Medical technology in many ways has moved away from what can be done from the outside to focusing on what can be done from the inside. Medical implants and tiny sensors and electronics that can be used to deliver precise treatment within the body are being developed around the world.

Researchers at MIT and Brigham and Women’s Hospital have recently invented a breakthrough device that could make that super-targeted treatment much safer. It’s an ingestible battery. Yes, it can be swallowed, unlike the button cell batteries of death all around your house. And more than that, it is actually powered by the acids in the stomach, allowing it to reside safely in your gastrointestinal tract for several days.

“A big challenge in implantable medical devices involves managing energy generation, conversion, storage, and utilization. This work allows us to envision new medical devices where the body itself contributes to energy generation enabling a fully self-sustaining system,” said Anantha Chandrakasan, head of MIT’s Department of Electrical Engineering and Computer Science.
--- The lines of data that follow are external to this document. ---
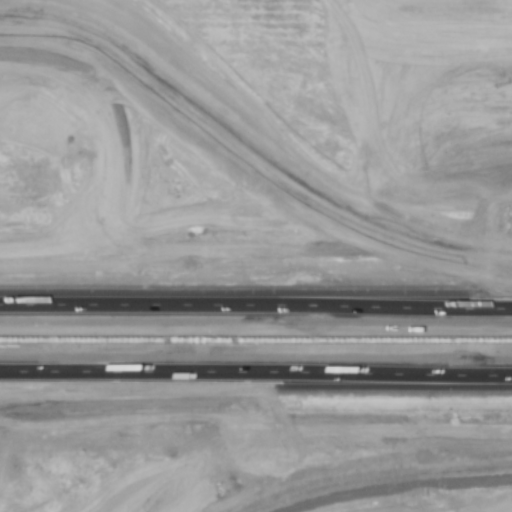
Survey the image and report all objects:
road: (249, 160)
road: (256, 302)
road: (256, 378)
road: (115, 400)
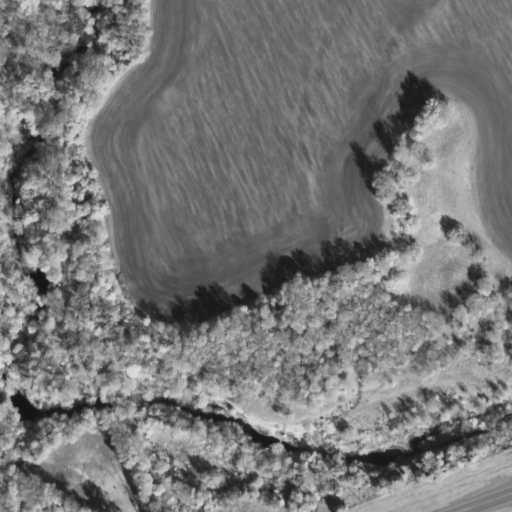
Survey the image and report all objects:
building: (436, 137)
building: (437, 138)
building: (418, 165)
building: (418, 165)
building: (414, 198)
building: (414, 198)
road: (485, 503)
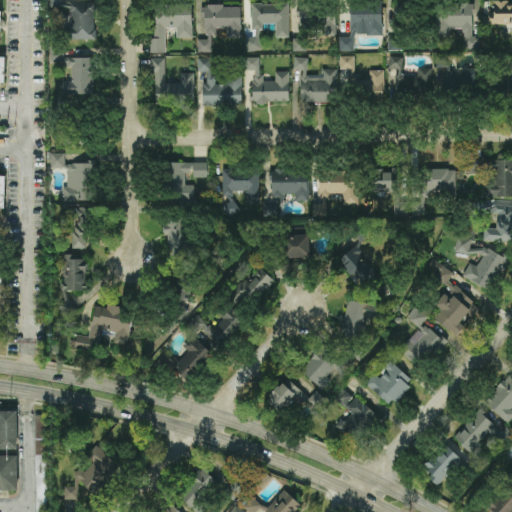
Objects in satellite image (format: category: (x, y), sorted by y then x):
building: (500, 12)
building: (397, 15)
building: (272, 17)
building: (307, 17)
building: (79, 18)
building: (329, 21)
building: (363, 22)
building: (456, 22)
building: (170, 24)
building: (220, 24)
building: (253, 42)
road: (33, 58)
building: (347, 66)
building: (2, 70)
building: (76, 73)
building: (457, 76)
building: (411, 78)
building: (268, 84)
building: (316, 84)
building: (373, 84)
building: (171, 87)
building: (220, 87)
road: (133, 129)
building: (76, 131)
road: (323, 137)
road: (16, 154)
building: (58, 161)
building: (494, 175)
building: (182, 180)
building: (81, 182)
building: (387, 182)
building: (340, 186)
building: (240, 187)
building: (287, 188)
building: (2, 191)
road: (30, 224)
building: (78, 227)
building: (501, 227)
building: (175, 233)
building: (297, 246)
building: (480, 264)
building: (358, 268)
building: (72, 278)
building: (253, 288)
building: (0, 296)
building: (451, 300)
building: (417, 317)
building: (358, 318)
building: (220, 327)
building: (107, 328)
building: (421, 345)
building: (192, 359)
building: (326, 365)
building: (390, 384)
building: (287, 395)
building: (343, 399)
road: (212, 408)
road: (427, 417)
road: (224, 419)
building: (356, 419)
building: (8, 430)
road: (199, 433)
building: (476, 434)
building: (40, 435)
road: (30, 451)
building: (443, 465)
building: (8, 472)
building: (93, 475)
building: (41, 483)
building: (237, 487)
building: (198, 489)
building: (503, 501)
road: (16, 508)
building: (173, 508)
building: (236, 509)
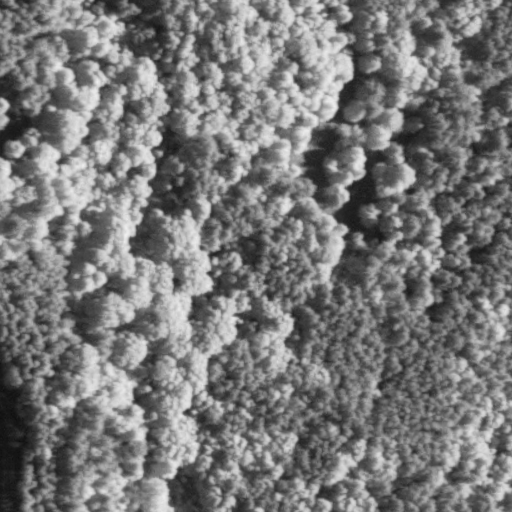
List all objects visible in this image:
road: (1, 500)
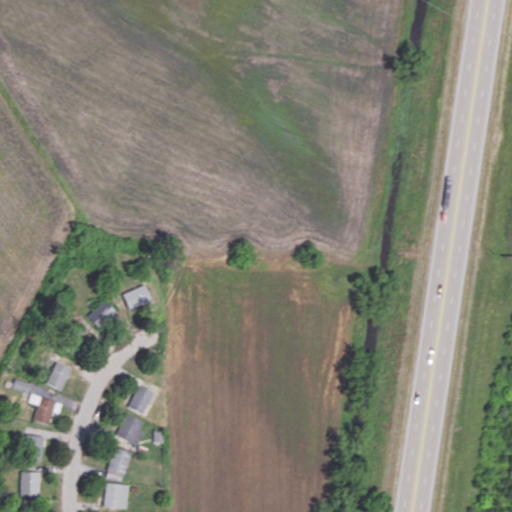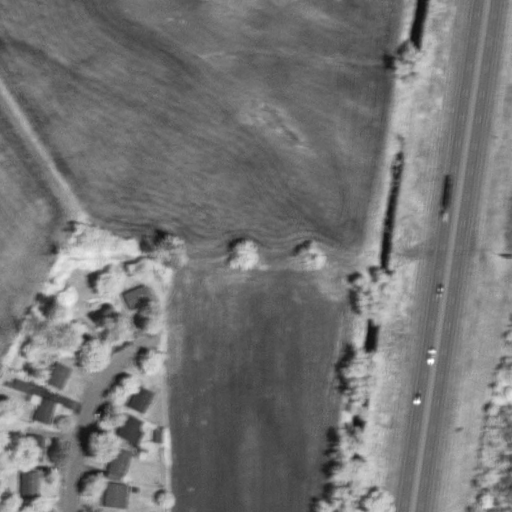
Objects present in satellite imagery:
crop: (504, 209)
road: (452, 256)
road: (95, 409)
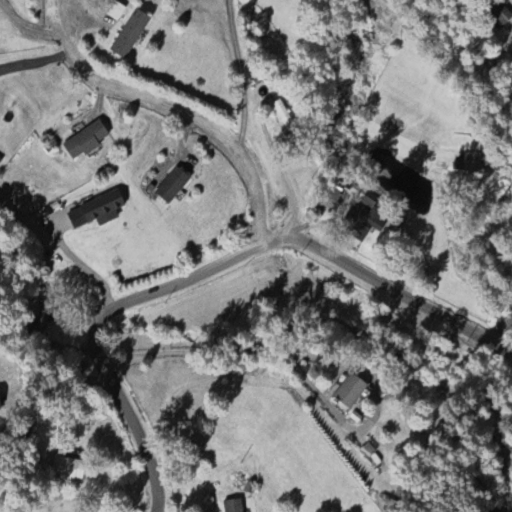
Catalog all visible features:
road: (67, 4)
road: (69, 4)
building: (498, 16)
road: (31, 29)
building: (130, 35)
road: (510, 43)
road: (40, 60)
road: (240, 79)
road: (177, 111)
building: (291, 129)
building: (86, 142)
building: (470, 164)
road: (283, 177)
building: (172, 187)
building: (97, 212)
building: (364, 223)
road: (210, 271)
building: (41, 325)
road: (317, 359)
building: (350, 392)
building: (0, 403)
road: (490, 432)
building: (68, 469)
building: (234, 506)
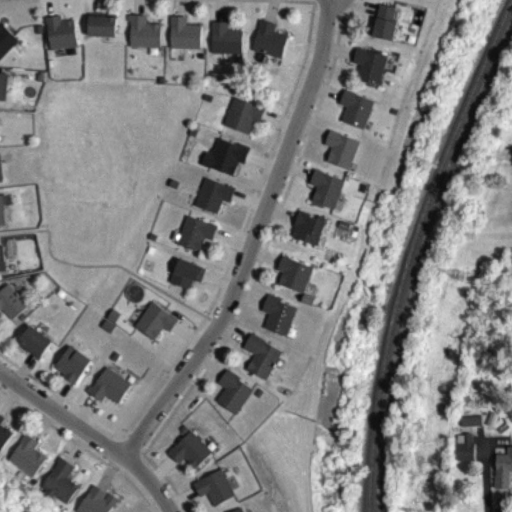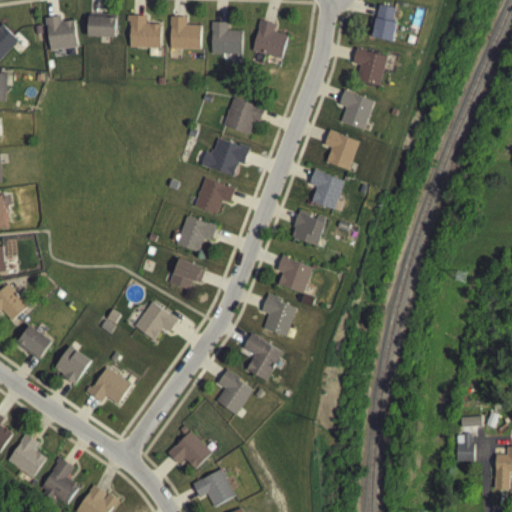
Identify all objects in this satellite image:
road: (315, 2)
road: (312, 6)
building: (383, 27)
building: (100, 30)
building: (142, 37)
building: (60, 38)
building: (182, 39)
building: (5, 44)
building: (224, 44)
building: (267, 44)
building: (368, 70)
road: (292, 89)
building: (2, 90)
building: (354, 113)
building: (240, 120)
road: (219, 154)
building: (339, 154)
building: (223, 161)
building: (324, 193)
building: (211, 199)
building: (0, 216)
building: (307, 232)
building: (193, 237)
road: (251, 239)
railway: (411, 248)
building: (1, 264)
road: (97, 270)
power tower: (460, 274)
building: (185, 278)
building: (292, 279)
building: (10, 306)
building: (276, 319)
road: (205, 322)
building: (153, 325)
road: (211, 325)
road: (229, 336)
building: (32, 346)
building: (259, 361)
building: (70, 368)
building: (107, 391)
building: (231, 396)
road: (181, 400)
road: (59, 402)
road: (93, 435)
building: (3, 440)
building: (464, 446)
road: (130, 451)
building: (188, 455)
building: (27, 460)
building: (502, 473)
road: (483, 482)
building: (59, 486)
building: (212, 492)
power tower: (422, 512)
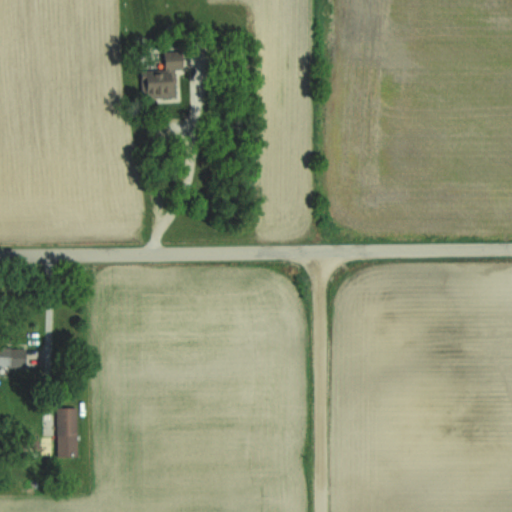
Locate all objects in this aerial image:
building: (161, 80)
road: (187, 173)
road: (256, 252)
road: (43, 340)
building: (13, 358)
road: (321, 381)
building: (62, 430)
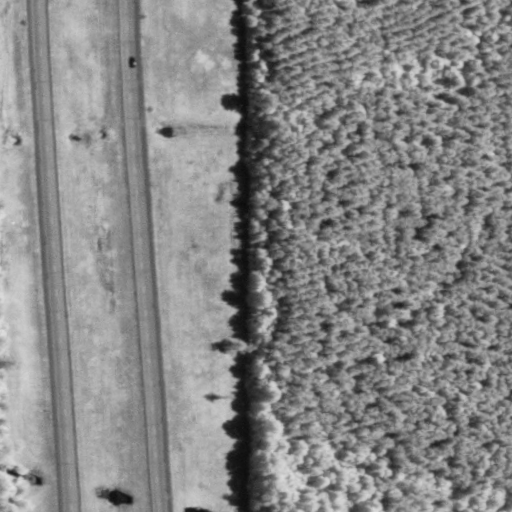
Engineers at MIT have previously built other ingestible devices that can be used to monitor vital signs like heart rate, temperature and breathing as well as drug delivery systems that treat diseases like malaria, but those devices were powered by conventional batteries that not only discharge overtime, but also pose a safety risk if the chemicals within the battery were to leak into the human body.

The team were inspired to make the new pill-like ingestible battery from a simple lemon battery — a voltaic cell consisting of two electrodes like a copper penny and a nail stuck inside a lemon where the acid from the lemon carries a small electric current between the electrodes.

For the ingestible battery, the researchers attached a copper and zinc electrode to a sensor. Once swallowed, stomach acid stands in place of the lemon and sustains the battery, providing enough electricity to power the temperature sensor and a wireless transmitter.

In tests with pigs, the device took six days to make its way through the entire digestive tract with a signal being wirelessly sent to a base station every 12 seconds.

As the researchers continue to work on the device, they hope to make it smaller and optimize it for medical uses like monitoring vital signs over a two-week period while sending data to your smartphone or delivering drug treatment over a span of time.